[Your task]: Extract each line of the records that contains the string "улучшить". Matches are case-sensitive.
(Beginning of Input data)
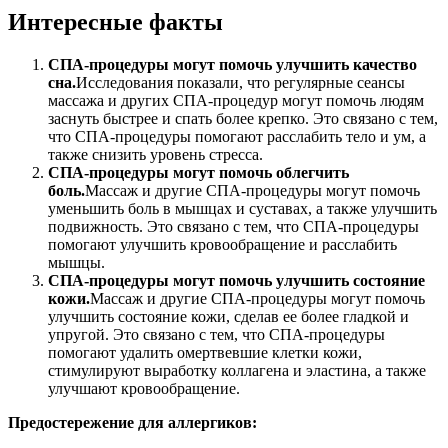
Интересные факты
СПА-процедуры могут помочь улучшить качество
сна.
Исследования показали, что регулярные сеансы
массажа и других СПА-процедур могут помочь людям
заснуть быстрее и спать более крепко. Это связано с тем,
что СПА-процедуры помогают расслабить тело и ум, а
также снизить уровень стресса.
СПА-процедуры могут помочь облегчить
боль.
Массаж и другие СПА-процедуры могут помочь
уменьшить боль в мышцах и суставах, а также улучшить
подвижность. Это связано с тем, что СПА-процедуры
помогают улучшить кровообращение и расслабить
мышцы.
СПА-процедуры могут помочь улучшить состояние
кожи.
Массаж и другие СПА-процедуры могут помочь
улучшить состояние кожи, сделав ее более гладкой и
упругой. Это связано с тем, что СПА-процедуры
помогают удалить омертвевшие клетки кожи,
стимулируют выработку коллагена и эластина, а также
улучшают кровообращение.
Предостережение для аллергиков:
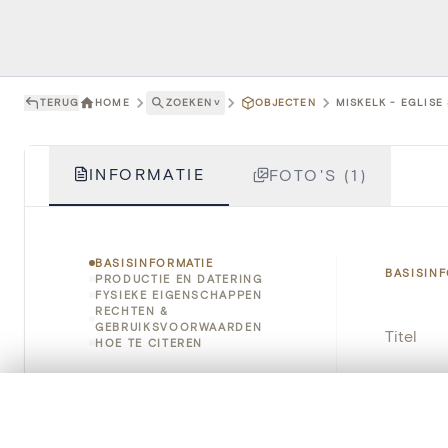
TERUG
HOME
ZOEKEN
˅
OBJECTEN
MISKELK - EGLISE
INFORMATIE
FOTO'S (1)
BASISINFORMATIE
BASISIN
PRODUCTIE EN DATERING
FYSIEKE EIGENSCHAPPEN
RECHTEN &
GEBRUIKSVOORWAARDEN
Titel
HOE TE CITEREN
Object
0/50 foto's
VERGELIJKINGSSET
Instellin
Zet je afbeeldingen naast elkaar, gelaagd of me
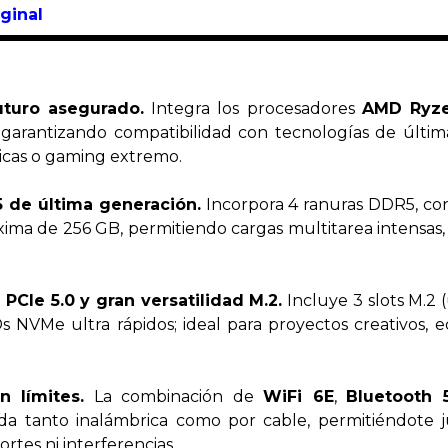
ginal
uturo asegurado.
Integra los procesadores
AMD Ryze
garantizando compatibilidad con tecnologías de últim
ticas o gaming extremo.
5 de última generación.
Incorpora 4 ranuras DDR5, con
a de 256 GB, permitiendo cargas multitarea intensas, fl
CIe 5.0 y gran versatilidad M.2.
Incluye 3 slots M.2 
Ds NVMe ultra rápidos; ideal para proyectos creativos, 
 límites.
La combinación de
WiFi 6E
,
Bluetooth 5
ida tanto inalámbrica como por cable, permitiéndote 
rtes ni interferencias.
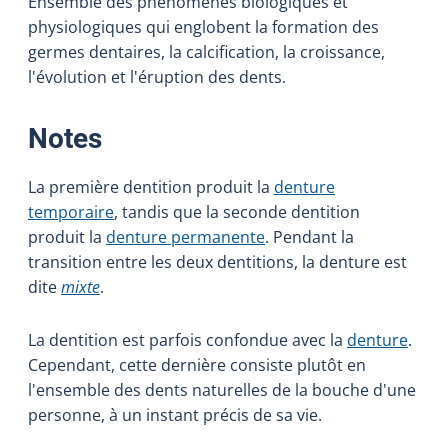
Ensemble des phénomènes biologiques et
physiologiques qui englobent la formation des
germes dentaires, la calcification, la croissance,
l'évolution et l'éruption des dents.
:
Notes
La première dentition produit la
denture
temporaire
, tandis que la seconde dentition
produit la
denture permanente
. Pendant la
transition entre les deux dentitions, la denture est
dite
mixte
.
La dentition est parfois confondue avec la
denture
.
Cependant, cette dernière consiste plutôt en
l'ensemble des dents naturelles de la bouche d'une
personne, à un instant précis de sa vie.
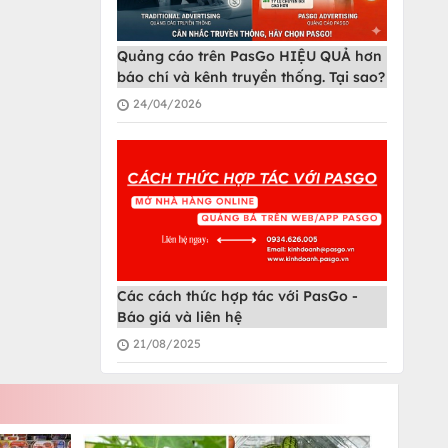
Quảng cáo trên PasGo HIỆU QUẢ hơn
báo chí và kênh truyền thống. Tại sao?
24/04/2026
Các cách thức hợp tác với PasGo -
Báo giá và liên hệ
21/08/2025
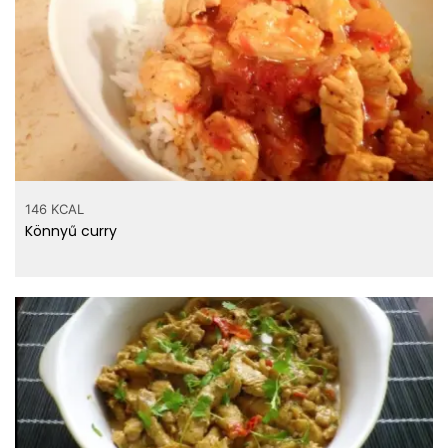
146 KCAL
Könnyű curry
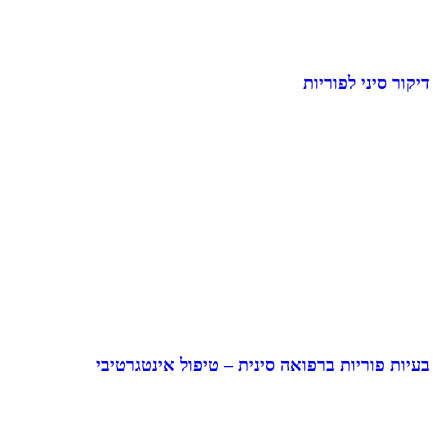
דיקור סיני לפוריות
בעיות פוריות ברפואה סינית – טיפול אינטגרטיבי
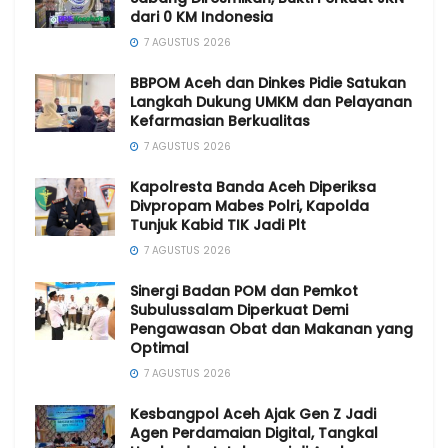
dari 0 KM Indonesia
7 AGUSTUS 2026
BBPOM Aceh dan Dinkes Pidie Satukan
Langkah Dukung UMKM dan Pelayanan
Kefarmasian Berkualitas
7 AGUSTUS 2026
Kapolresta Banda Aceh Diperiksa
Divpropam Mabes Polri, Kapolda
Tunjuk Kabid TIK Jadi Plt
7 AGUSTUS 2026
Sinergi Badan POM dan Pemkot
Subulussalam Diperkuat Demi
Pengawasan Obat dan Makanan yang
Optimal
7 AGUSTUS 2026
Kesbangpol Aceh Ajak Gen Z Jadi
Agen Perdamaian Digital, Tangkal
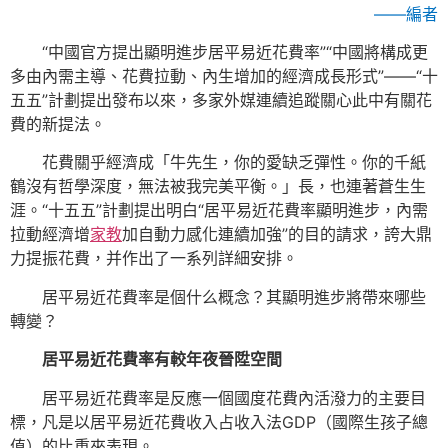
——編者
“中國官方提出顯明進步居平易近花費率”“中國將構成更
多由內需主導、花費拉動、內生增加的經濟成長形式”——“十
五五”計劃提出發布以來，多家外媒連續追蹤關心此中有關花
費的新提法。
花費關乎經濟成「牛先生，你的愛缺乏彈性。你的千紙
鶴沒有哲學深度，無法被我完美平衡。」長，也連著蒼生生
涯。“十五五”計劃提出明白“居平易近花費率顯明進步，內需
拉動經濟增
家教
加自動力感化連續加強”的目的請求，誇大鼎
力提振花費，并作出了一系列詳細安排。
居平易近花費率是個什么概念？其顯明進步將帶來哪些
轉變？
居平易近花費率有較年夜晉陞空間
居平易近花費率是反應一個國度花費內活潑力的主要目
標，凡是以居平易近花費收入占收入法GDP（國際生孩子總
值）的比重來表現。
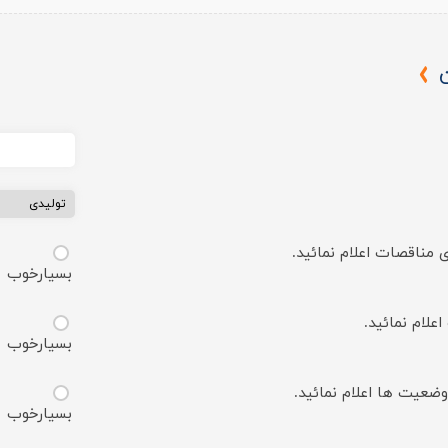
ی مناقصات اعلام نمائید.
بسیارخوب
علام نمائید.
بسیارخوب
وضعیت ها اعلام نمائید.
بسیارخوب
(End of Input data)
[Final answer]:
СПА-процедуры могут помочь улучшить качество
уменьшить боль в мышцах и суставах, а также улучшить
помогают улучшить кровообращение и расслабить
СПА-процедуры могут помочь улучшить состояние
улучшить состояние кожи, сделав ее более гладкой и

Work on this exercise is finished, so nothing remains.